「ええ。だから、貴女の力を借りたいと思ったの。愛しい人を亡くした後で、大変だと分かっていたのだけれど……」
 マルグリットはそう言うと、シモーヌの手をギュッと握った。
「本当は、私自身が行ければ、良いのだけれど、私の体のことは知っているでしょう? 途中で気分が悪くなれば、足手纏いになるだけですもの。それに、アルテュールと話をしているところを聞いた感じでは、乙女とも顔見知りな気がしたのだけれど、違う?」
「はい。何度かお会いしたこともありますし、ご実家のドン・レミにも行ったことがあります」
「矢張りね! そうだと思ったのよ! 貴方達を見ていて」
 嬉しそうにそう言うマルグリットに、シモーヌは少し困った表情になった。
「義姉(あね)……いえ、母上。
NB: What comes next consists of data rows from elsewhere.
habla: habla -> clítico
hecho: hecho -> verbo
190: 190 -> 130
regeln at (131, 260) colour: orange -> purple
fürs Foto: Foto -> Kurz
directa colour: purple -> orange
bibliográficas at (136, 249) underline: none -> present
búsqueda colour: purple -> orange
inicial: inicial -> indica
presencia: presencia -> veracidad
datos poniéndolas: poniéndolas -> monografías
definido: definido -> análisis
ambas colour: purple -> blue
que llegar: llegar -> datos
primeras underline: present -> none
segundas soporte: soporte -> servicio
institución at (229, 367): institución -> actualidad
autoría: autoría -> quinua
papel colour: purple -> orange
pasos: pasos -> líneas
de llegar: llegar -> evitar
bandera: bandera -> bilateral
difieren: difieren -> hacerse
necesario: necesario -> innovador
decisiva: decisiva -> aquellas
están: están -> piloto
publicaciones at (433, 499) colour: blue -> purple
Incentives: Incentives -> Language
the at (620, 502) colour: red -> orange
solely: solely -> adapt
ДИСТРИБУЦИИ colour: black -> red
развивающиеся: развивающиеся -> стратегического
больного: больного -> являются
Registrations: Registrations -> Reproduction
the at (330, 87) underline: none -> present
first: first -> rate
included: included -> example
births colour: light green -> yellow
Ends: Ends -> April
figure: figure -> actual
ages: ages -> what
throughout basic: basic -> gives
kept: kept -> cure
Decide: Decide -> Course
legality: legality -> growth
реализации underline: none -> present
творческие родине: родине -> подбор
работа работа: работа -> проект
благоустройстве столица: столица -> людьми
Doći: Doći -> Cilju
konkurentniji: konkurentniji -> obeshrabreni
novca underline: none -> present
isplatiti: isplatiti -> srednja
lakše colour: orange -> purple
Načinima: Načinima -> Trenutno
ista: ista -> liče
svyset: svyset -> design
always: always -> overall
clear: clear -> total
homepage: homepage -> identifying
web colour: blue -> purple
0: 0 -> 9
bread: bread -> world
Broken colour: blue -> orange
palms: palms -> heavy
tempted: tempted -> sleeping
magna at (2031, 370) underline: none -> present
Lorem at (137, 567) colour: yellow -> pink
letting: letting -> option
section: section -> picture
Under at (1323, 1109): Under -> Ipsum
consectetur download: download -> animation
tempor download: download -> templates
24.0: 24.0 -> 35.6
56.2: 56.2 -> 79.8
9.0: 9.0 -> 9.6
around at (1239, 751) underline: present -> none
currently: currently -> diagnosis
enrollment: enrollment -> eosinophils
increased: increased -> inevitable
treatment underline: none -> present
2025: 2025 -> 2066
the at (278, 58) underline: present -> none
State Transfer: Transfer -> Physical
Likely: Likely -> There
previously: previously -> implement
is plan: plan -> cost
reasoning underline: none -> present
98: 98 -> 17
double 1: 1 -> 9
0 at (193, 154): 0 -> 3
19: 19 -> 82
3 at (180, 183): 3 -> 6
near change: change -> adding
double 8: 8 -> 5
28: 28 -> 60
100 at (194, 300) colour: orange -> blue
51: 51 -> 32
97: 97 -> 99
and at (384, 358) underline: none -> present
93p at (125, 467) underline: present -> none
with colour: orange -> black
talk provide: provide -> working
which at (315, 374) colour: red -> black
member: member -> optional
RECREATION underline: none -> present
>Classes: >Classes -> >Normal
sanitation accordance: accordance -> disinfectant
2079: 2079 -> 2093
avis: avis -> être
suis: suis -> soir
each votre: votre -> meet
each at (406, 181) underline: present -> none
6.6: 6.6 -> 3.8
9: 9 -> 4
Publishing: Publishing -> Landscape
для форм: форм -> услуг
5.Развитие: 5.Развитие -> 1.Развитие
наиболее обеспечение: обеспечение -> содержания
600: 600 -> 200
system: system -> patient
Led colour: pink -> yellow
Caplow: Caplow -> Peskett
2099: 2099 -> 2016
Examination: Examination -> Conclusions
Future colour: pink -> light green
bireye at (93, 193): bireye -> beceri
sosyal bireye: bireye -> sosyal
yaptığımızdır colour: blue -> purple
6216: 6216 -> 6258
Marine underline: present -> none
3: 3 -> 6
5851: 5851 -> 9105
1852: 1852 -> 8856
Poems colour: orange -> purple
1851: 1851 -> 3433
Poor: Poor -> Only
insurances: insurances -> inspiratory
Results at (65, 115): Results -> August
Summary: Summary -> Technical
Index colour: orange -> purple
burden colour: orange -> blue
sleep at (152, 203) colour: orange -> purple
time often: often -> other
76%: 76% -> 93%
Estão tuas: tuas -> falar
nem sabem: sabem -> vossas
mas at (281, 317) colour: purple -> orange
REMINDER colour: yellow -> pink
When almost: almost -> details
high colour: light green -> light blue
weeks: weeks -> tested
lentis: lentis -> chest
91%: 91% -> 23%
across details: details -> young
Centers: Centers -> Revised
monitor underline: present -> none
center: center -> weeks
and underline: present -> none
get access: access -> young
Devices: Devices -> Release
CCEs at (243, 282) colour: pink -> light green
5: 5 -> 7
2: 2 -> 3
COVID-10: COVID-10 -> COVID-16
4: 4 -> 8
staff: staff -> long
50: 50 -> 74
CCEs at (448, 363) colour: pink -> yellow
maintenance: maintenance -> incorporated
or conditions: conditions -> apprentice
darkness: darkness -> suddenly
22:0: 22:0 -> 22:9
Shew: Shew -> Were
そんなに父上のことをご覧になられておられるのでしたら、もう少し父上と話し合われて……」
「子供は難しいと言われたわ……」
 目を逸らし、うつむきながらそう言うマルグリットの言葉に、シモーヌは目を丸くした。
「え……?」
「子供が出来れば、あの人との仲ももう少し良くなると思ったの。だから、医者にも何度も相談したのよ。ヨウジイにも東洋のお薬を取り寄せてもらったし……。でもね、子供が出来にくい体なのは間違いないと言われたわ。それに、万が一出来ても、産めるかどうかとも……」
「それ……は……その……」
 シモーヌが困った表情になると、マルグリットは悲しげな笑みを浮かべた。
「ごめんなさいね。貴女にこんな話をして」
「いえ……」
「私に子供が出来ないからこそ、貴女のことを大事にしたい。幸せになって欲しいって伝えたかったのに、こんな話をしてしまって……」
「いえ、ありがたいと思っています。本来なら、私生児がリッシモンの名を継ぐことなど叶わぬことですのに……」
「シモーヌ、それはいい加減、やめなさい」
 マルグリットがシモーヌの手をギュッと握ってそう言うと、彼女は目を丸くしてマルグリットを見た。
「え?」
「私生児って自分のことを言うのは、もう止めなさい! 私はね、貴女はもうどこに出しても恥ずかしくないレディーになっていると思うわ。それどころか、アルテュールの命を受けて、乙女を密かに助けていたのでしょう? むしろ、誇らしいくらいよ!」
「母上……」
「だから、胸を張りなさい。貴女は、誰が何と言おうと、リッシモンの名に恥じぬ娘です。それは、フランス王家とも縁(ゆかり)のあったこの私が保証します!」
「ありがとうございます……」
 そう言うシモーヌの目には、再び涙が溢れてきていた。
「あら、嫌だわ。又、泣かしてしまったわ。折角、乙女のことをお願いしようと思っていたのに」
 マルグリットがそう言いながらシモーヌの涙をハンカチで拭くと、彼女は微笑んだ。